Expected: Returns NEEDS REVISION with specific identification of the undefined edge cases: multi-hazard interaction, hazard-during-invincibility, and damage frequency specification.
Assertions:
- Verdict is exactly one of APPROVED / NEEDS REVISION — not freeform text
- Rationale identifies the specific missing edge cases by name
- Does not reject the entire mechanic — identifies the specific gaps to fill
- Provides actionable guidance on what to define (not how to implement it)
Case 4: Conflict escalation — correct parent
Scenario: systems-designer proposes a damage formula with 6 variables and complex scaling interactions, arguing it produces the best tuning granularity. game-designer believes the formula is too complex for players to intuit and want a simpler 2-variable version. Expected: game-designer owns the conceptual rule and player experience intention ("the damage should feel understandable to players"), but defers the formula granularity question to systems-designer. If the disagreement cannot be resolved between them (one wants complex, one wants simple), escalate to creative-director for a player experience ruling.
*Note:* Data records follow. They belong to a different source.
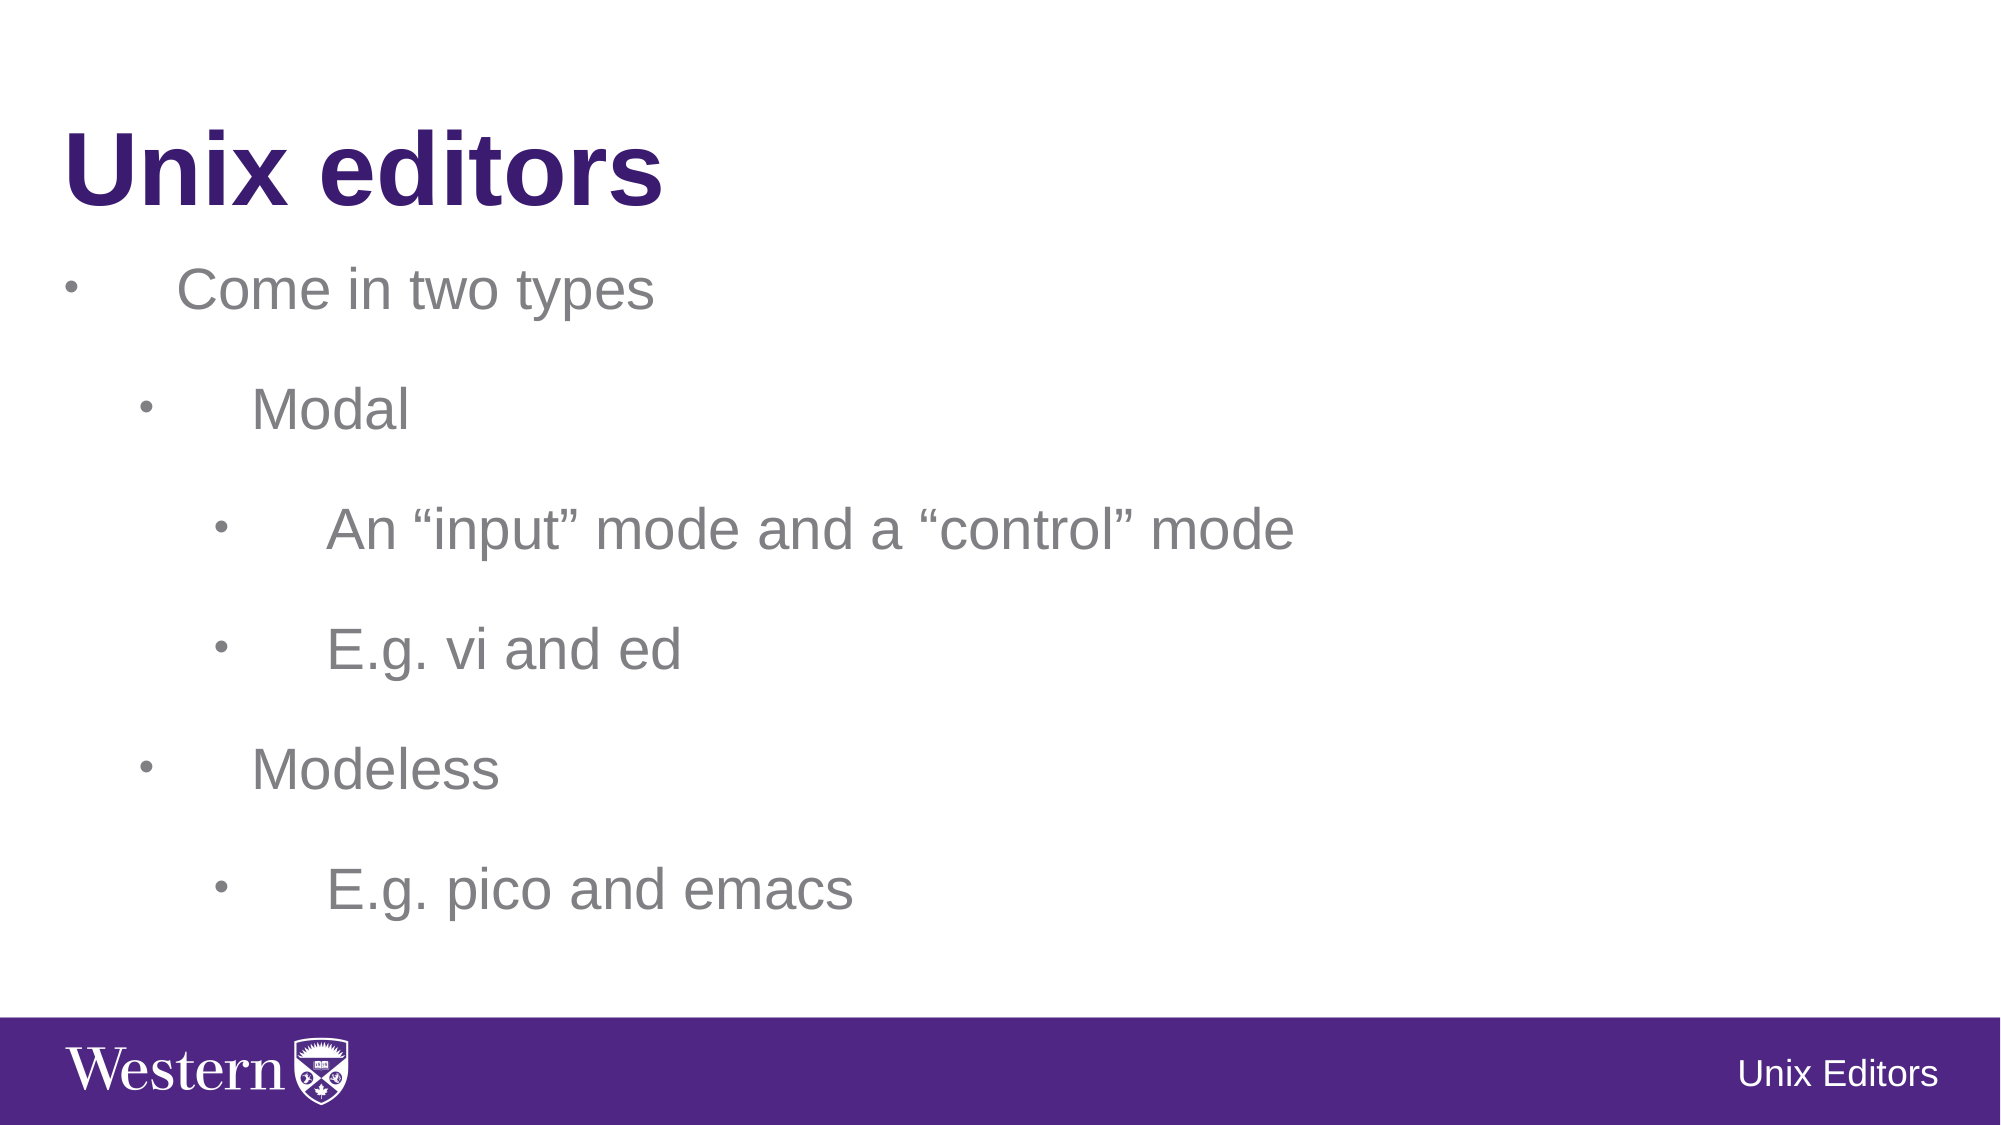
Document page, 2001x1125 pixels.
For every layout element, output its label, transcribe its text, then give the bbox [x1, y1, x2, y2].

picture [0, 0, 2001, 1125]
text_box Unix Editors [1430, 1041, 1954, 1102]
text_box Unix editors Come in two types Modal An “input” mode and a “control” mode E.g. vi and ed Modeless E.g. pico and emacs [49, 94, 1363, 929]
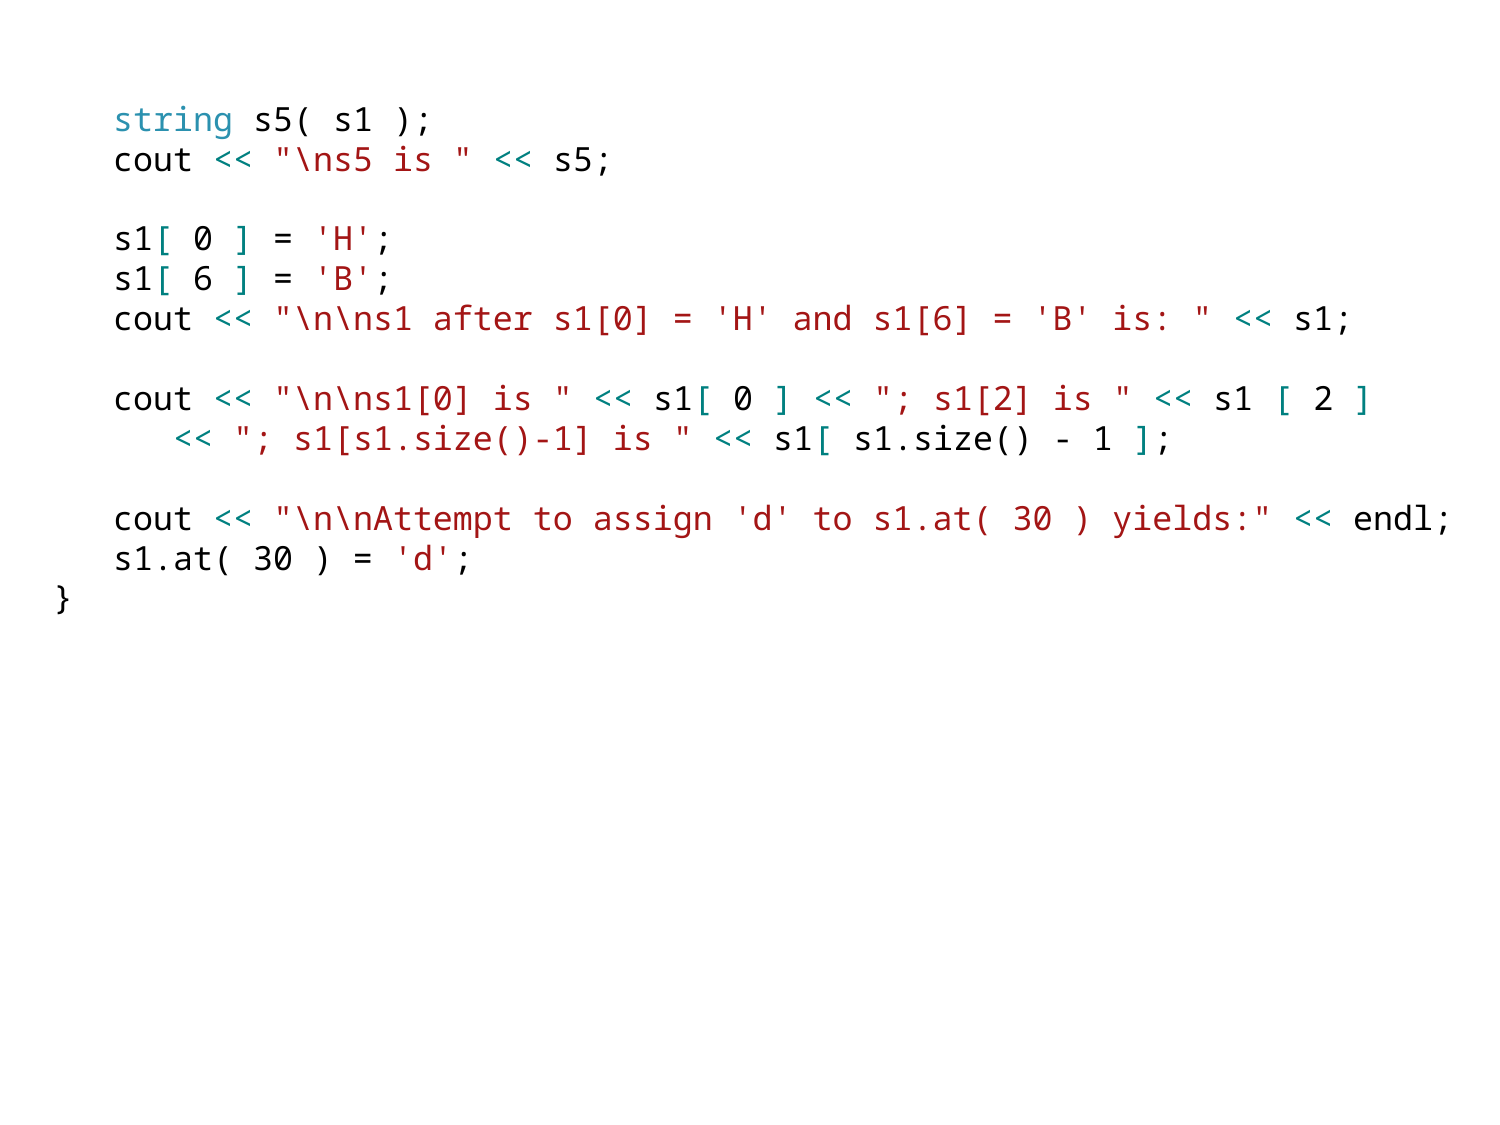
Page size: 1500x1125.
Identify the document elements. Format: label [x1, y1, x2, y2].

list [41, 89, 1459, 622]
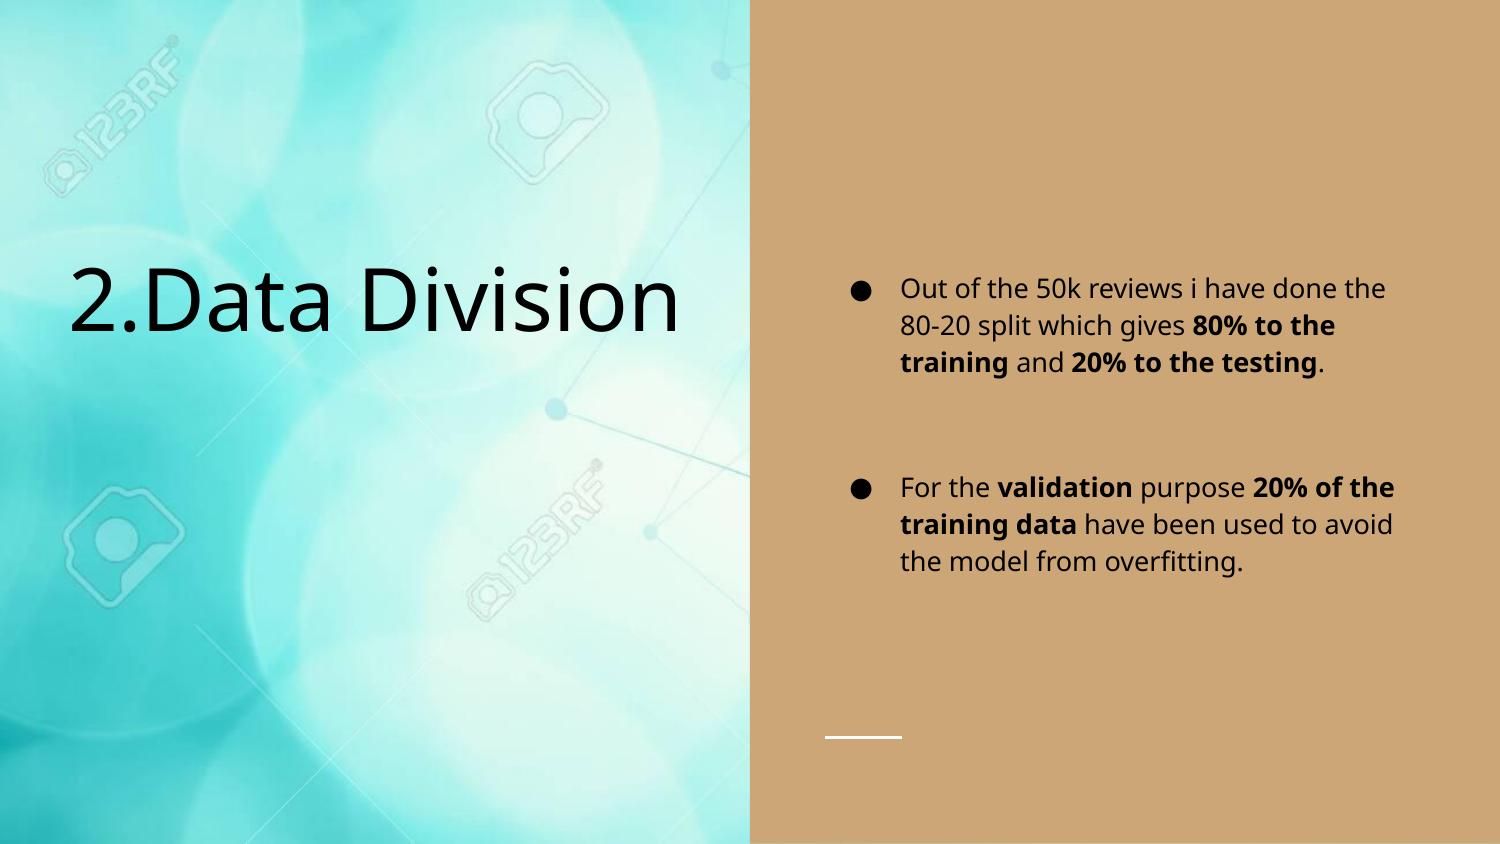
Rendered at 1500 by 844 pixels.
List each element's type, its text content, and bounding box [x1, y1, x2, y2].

title 2.Data Division [43, 99, 708, 364]
picture [0, 0, 749, 844]
list Out of the 50k reviews i have done the 80-20 split which gives 80% to the training and 20% to the testing. For the validation purpose 20% of the training data have been used to avoid the model from overfitting. [810, 118, 1440, 725]
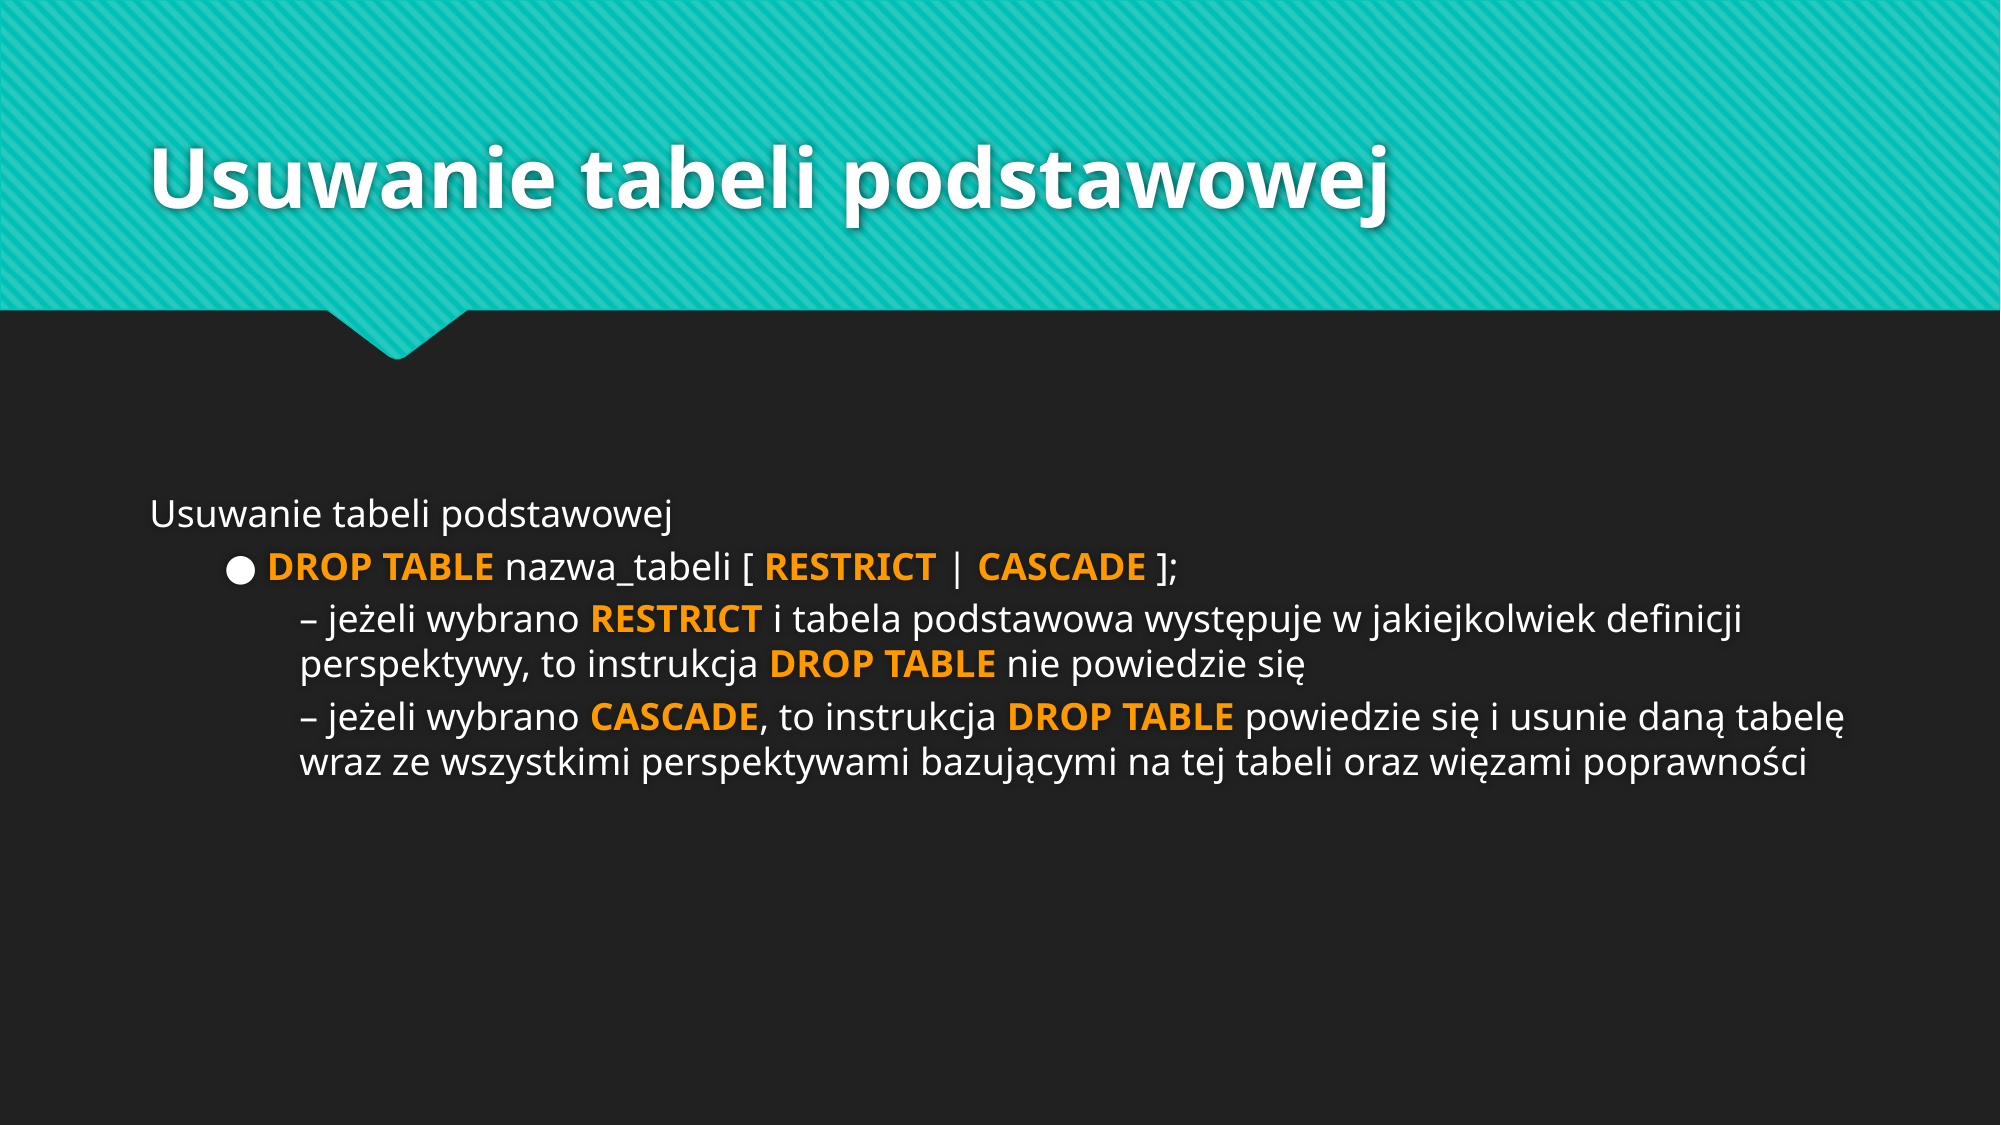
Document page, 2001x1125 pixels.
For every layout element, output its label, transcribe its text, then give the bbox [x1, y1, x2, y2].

Assertions:
- Clearly states the player experience intention (intuitive damage, player agency)
- Defers formula granularity decisions to
systems-designer - Escalates unresolved disagreement to
creative-directorfor player experience arbiter ruling - Does not unilaterally impose a formula structure on systems-designer
Case 5: Context pass — uses provided context
Scenario: Agent receives a gate context block that includes the game's three pillars: "player authorship," "consequence permanence," and "world responsiveness." A new mechanic spec for "permadeath with legacy bonuses" is submitted for review. Expected: Assessment evaluates the mechanic against all three provided pillars — how does permadeath support player authorship, how do legacy bonuses express consequence permanence, and how does the world respond to a player's death? Uses the pillar vocabulary directly in the rationale. Assertions:
- References all three provided pillars by name in the assessment
- Evaluates the mechanic's contribution to each pillar explicitly
- Does not generate generic game design advice — all feedback is tied to the provided pillar vocabulary
- Identifies if any pillar creates a tension with the mechanic and flags it with a specific concern
Protocol Compliance
- Returns verdicts using APPROVED / NEEDS REVISION vocabulary only
- Stays within declared game design domain
- Escalates design-vs-formula conflicts to creative-director when unresolved
- Does not make binding code implementation, visual art, or standalone lore decisions
- Provides actionable design feedback, not implementation prescriptions
Coverage Notes
- Economy design review (resource sinks, faucets, inflation prevention) is not covered — a dedicated case should be added.
- Progression system review (XP curves, unlock gates, player power trajectory) is not covered.
- Core loop validation across multiple interconnected systems (not just a single mechanic) is not covered — deferred to /review-all-gdds integration.
- Coordination protocol with systems-designer on formula ownership boundary could benefit from additional cases.